Setting character set to UTF-8 in MySQL
The default installation of MySQL (5.5) does not use UTF-8 so every time I install an instance of MySQL I spend some time tinkering with the character setup so I decided to write a quick summary of the steps needed in order for MySQL to support UTF-8. When you have a vanilla installation of MySQL you can check your character settings by executing these commands.
mysql> show variables like 'char%';
+--------------------------+----------------------------+
| Variable_name | Value |
+--------------------------+----------------------------+
| character_set_client | utf8 |
| character_set_connection | utf8 |
| character_set_database | latin1 |
| character_set_filesystem | binary |
| character_set_results | utf8 |
| character_set_server | latin1 |
| character_set_system | utf8 |
| character_sets_dir | /usr/share/mysql/charsets/ |
+--------------------------+----------------------------+
mysql> show variables like 'collation%';
+----------------------+-------------------+
| Variable_name | Value |
+----------------------+-------------------+
| collation_connection | utf8_general_ci |
| collation_database | latin1_swedish_ci |
| collation_server | latin1_swedish_ci |
+----------------------+-------------------+
As we can see latin1 is used in several places. This should be changed to UTF-8. You can do this by either editing your existing my.cnf configuration file or creating a new configuration file in the conf.d folder of your MySQL configuration (recommended). I create a new configuration file at conf.d/utf8.cnf which looks like this.
[mysqld]
character-set-server = utf8
character-set-client = utf8
Restart the server.
> sudo service mysql restart
Log in to MySQL and check that everything is ok.

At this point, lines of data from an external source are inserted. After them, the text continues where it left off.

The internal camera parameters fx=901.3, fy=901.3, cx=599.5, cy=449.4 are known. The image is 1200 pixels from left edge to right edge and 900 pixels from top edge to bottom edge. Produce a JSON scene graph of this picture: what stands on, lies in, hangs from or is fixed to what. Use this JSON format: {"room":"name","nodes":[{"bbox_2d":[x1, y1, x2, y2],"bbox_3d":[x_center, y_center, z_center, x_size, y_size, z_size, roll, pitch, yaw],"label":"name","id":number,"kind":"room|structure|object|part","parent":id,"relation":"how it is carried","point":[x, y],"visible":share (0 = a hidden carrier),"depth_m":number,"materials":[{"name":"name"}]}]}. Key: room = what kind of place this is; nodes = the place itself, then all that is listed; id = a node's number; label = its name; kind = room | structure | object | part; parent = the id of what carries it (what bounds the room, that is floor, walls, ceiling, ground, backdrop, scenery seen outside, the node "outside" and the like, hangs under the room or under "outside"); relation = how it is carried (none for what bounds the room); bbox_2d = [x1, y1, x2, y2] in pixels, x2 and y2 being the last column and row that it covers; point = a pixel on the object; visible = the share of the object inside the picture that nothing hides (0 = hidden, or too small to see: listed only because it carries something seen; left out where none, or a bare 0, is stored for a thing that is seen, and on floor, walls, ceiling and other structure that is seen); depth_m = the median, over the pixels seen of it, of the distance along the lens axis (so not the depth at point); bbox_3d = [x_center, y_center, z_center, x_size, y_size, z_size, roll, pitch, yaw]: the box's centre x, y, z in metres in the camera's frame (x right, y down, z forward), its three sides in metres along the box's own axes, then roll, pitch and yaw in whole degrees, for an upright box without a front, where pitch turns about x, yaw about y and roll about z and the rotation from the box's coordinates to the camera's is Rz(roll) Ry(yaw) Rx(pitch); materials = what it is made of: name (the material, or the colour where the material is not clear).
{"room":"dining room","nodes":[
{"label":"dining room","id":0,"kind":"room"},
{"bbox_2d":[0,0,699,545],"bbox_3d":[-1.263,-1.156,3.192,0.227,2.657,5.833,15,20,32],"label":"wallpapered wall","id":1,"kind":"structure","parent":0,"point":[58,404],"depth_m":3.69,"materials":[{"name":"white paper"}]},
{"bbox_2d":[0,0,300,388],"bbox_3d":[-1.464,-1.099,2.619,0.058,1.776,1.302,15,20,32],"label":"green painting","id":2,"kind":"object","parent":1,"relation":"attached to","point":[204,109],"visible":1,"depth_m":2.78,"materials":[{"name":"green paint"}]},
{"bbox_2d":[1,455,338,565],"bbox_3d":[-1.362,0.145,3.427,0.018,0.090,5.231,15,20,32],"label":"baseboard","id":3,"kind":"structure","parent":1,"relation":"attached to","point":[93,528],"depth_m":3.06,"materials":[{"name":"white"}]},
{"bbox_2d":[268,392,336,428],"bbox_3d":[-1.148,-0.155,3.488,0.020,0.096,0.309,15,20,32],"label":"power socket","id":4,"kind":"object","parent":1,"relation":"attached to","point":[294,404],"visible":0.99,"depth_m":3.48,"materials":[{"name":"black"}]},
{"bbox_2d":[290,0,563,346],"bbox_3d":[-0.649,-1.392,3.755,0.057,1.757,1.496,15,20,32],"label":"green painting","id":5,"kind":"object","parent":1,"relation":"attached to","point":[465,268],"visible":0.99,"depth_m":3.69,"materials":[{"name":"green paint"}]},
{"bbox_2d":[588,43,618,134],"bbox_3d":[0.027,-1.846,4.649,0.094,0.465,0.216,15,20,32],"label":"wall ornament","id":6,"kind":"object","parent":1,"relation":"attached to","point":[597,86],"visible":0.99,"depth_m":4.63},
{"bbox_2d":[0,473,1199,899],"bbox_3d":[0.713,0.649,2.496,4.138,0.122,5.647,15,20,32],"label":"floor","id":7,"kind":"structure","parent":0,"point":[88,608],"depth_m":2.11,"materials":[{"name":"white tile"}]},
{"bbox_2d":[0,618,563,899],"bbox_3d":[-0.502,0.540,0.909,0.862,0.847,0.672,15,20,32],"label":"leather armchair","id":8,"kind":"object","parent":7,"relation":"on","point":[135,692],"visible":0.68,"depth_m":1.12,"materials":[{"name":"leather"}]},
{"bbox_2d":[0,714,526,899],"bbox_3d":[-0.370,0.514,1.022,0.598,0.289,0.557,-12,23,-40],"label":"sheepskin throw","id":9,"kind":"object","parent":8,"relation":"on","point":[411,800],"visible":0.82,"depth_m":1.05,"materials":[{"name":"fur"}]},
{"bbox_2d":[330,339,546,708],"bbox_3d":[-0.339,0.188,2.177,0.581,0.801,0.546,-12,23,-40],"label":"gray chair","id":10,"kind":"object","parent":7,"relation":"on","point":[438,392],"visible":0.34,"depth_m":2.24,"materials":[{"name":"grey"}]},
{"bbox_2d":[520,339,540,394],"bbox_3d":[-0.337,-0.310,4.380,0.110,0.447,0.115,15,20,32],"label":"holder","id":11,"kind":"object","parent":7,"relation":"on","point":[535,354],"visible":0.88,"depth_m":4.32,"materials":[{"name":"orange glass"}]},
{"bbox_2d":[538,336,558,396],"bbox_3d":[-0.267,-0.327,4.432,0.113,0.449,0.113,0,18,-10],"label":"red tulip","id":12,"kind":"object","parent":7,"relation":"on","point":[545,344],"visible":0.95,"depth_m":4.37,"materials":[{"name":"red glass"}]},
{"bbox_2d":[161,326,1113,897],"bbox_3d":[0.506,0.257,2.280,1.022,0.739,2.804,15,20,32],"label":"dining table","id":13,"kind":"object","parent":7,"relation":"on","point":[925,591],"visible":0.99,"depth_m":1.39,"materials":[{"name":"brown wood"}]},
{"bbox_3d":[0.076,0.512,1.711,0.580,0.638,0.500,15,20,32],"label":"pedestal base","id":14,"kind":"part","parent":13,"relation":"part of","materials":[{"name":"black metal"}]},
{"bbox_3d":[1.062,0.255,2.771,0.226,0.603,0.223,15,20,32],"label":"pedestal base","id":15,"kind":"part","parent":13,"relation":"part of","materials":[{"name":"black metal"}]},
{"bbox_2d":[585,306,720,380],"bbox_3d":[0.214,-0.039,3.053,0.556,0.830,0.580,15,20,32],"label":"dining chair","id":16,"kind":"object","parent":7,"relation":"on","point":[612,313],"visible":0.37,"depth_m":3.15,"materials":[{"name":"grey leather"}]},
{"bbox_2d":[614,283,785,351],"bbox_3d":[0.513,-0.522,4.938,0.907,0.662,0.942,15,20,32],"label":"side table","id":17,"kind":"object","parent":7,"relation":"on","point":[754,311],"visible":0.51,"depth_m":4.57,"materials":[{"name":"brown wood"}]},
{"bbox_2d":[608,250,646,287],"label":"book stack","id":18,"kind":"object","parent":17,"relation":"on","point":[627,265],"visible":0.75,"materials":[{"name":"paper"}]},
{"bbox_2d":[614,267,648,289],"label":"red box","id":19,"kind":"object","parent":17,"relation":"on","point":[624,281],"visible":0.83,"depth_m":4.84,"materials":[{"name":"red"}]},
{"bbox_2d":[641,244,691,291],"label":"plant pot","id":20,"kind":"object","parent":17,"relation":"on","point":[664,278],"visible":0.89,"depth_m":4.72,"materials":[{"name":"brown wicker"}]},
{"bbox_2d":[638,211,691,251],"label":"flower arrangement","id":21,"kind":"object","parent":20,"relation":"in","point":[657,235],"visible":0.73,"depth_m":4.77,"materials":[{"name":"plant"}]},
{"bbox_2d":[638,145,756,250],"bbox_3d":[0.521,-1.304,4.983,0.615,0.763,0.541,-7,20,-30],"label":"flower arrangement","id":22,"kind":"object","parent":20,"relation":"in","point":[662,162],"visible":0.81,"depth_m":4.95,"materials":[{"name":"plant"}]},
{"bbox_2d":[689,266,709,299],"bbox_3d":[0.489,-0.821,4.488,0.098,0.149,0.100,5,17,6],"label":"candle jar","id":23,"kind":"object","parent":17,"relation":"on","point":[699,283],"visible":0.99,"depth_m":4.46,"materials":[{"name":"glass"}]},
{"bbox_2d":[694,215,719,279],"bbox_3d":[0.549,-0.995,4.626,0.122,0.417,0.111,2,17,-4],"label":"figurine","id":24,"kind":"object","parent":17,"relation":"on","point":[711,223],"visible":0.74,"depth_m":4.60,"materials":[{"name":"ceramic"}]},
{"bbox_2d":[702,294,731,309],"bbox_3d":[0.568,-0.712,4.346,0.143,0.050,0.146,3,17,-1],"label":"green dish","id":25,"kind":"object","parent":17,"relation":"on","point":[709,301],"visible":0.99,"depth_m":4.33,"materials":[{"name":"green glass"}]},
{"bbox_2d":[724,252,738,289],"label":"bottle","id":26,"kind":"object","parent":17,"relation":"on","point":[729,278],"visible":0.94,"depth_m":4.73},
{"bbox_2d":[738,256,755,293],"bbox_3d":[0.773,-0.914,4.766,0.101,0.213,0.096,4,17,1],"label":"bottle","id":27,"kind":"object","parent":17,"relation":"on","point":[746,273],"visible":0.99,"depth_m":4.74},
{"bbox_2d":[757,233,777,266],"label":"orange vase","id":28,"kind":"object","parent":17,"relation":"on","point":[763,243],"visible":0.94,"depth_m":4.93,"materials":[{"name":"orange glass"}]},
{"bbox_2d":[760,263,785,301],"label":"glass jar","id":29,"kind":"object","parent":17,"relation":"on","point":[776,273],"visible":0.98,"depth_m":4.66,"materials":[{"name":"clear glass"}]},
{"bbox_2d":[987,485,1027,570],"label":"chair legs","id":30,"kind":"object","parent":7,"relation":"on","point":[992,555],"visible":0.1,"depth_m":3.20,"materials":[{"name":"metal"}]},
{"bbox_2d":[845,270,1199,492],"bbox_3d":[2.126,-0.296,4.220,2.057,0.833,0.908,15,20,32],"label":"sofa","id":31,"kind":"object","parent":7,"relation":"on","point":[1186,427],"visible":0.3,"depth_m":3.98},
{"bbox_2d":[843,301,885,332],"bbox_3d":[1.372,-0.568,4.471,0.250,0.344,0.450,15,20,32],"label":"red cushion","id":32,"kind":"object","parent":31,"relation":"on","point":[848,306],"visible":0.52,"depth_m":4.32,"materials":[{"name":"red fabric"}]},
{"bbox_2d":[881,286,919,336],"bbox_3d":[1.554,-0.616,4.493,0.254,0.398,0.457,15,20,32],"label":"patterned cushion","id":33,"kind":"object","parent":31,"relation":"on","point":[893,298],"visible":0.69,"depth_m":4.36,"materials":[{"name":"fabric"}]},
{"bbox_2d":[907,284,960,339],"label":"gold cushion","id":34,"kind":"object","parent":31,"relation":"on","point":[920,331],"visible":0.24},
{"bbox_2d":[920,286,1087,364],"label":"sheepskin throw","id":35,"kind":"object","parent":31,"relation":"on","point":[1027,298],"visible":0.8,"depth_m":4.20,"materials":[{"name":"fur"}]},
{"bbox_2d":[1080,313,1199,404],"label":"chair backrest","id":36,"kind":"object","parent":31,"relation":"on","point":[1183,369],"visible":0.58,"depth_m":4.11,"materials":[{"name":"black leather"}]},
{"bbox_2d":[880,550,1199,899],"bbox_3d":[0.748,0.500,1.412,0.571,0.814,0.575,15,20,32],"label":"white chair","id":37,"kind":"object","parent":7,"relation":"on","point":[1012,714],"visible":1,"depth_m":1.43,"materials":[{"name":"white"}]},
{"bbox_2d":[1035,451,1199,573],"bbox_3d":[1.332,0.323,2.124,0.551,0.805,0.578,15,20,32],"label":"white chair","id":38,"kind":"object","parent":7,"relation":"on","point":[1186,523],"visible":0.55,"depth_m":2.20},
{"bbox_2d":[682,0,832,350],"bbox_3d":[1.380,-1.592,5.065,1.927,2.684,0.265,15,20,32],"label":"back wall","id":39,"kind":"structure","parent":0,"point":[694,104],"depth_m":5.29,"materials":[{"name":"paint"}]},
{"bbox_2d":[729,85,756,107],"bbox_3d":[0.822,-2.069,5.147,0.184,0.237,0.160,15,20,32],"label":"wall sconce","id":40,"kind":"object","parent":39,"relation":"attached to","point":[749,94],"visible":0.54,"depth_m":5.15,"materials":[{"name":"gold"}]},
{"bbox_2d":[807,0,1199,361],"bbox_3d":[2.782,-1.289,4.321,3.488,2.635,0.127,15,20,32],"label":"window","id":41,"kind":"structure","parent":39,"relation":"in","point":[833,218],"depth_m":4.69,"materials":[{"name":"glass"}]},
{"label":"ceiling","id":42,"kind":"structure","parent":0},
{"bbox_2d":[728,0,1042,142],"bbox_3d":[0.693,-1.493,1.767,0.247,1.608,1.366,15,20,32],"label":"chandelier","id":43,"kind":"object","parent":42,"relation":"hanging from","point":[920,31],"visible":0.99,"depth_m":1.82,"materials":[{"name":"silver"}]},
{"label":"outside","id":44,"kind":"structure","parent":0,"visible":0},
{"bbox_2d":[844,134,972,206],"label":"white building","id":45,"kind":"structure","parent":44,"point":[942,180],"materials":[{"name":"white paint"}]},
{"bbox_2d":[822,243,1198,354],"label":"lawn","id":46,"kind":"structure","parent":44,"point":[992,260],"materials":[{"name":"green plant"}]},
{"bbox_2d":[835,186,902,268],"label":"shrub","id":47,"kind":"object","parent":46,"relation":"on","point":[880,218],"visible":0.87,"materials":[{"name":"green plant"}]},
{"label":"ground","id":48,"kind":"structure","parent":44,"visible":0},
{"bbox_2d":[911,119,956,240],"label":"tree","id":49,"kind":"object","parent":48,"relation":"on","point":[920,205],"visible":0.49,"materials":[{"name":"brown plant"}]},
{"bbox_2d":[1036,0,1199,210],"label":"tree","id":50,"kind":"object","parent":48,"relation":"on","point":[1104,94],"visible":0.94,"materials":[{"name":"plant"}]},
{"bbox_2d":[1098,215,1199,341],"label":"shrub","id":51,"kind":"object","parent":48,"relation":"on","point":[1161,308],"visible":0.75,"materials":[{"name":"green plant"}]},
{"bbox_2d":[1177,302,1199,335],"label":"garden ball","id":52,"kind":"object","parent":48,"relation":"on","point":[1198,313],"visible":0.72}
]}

mysql> show variables like 'char%';
+--------------------------+----------------------------+
| Variable_name | Value |
+--------------------------+----------------------------+
| character_set_client | utf8 |
| character_set_connection | utf8 |
| character_set_database | utf8 |
| character_set_filesystem | binary |
| character_set_results | utf8 |
| character_set_server | utf8 |
| character_set_system | utf8 |
| character_sets_dir | /usr/share/mysql/charsets/ |
+--------------------------+----------------------------+
mysql> show variables like 'collation%';
+----------------------+-----------------+
| Variable_name | Value |
+----------------------+-----------------+
| collation_connection | utf8_general_ci |
| collation_database | utf8_general_ci |
| collation_server | utf8_general_ci |
+----------------------+-----------------+
Everything is now using UTF-8.
Update 21.11.2012
If you want to use utf8_unicode_ci instead of utf8_general_ci (you probably want that, see this) then add the following to the my.cnf file in the mysqld section and restart the server.
collation-server = utf8_unicode_ci
Update 21.11.2012 (a little later)
The collation settings should be something like this.
mysql> show variables like 'collation%';
+----------------------+-----------------+
| Variable_name | Value |
+----------------------+-----------------+
| collation_connection | utf8_general_ci |
| collation_database | utf8_unicode_ci |
| collation_server | utf8_unicode_ci |
+----------------------+-----------------+
I previously had the impression that it should be utf8_unicode_ci
for all collation variables (obtained by setting the
skip-character-set-client-handshake
option in my.cnf) but this
generated weird behavior when comparing dates in the database.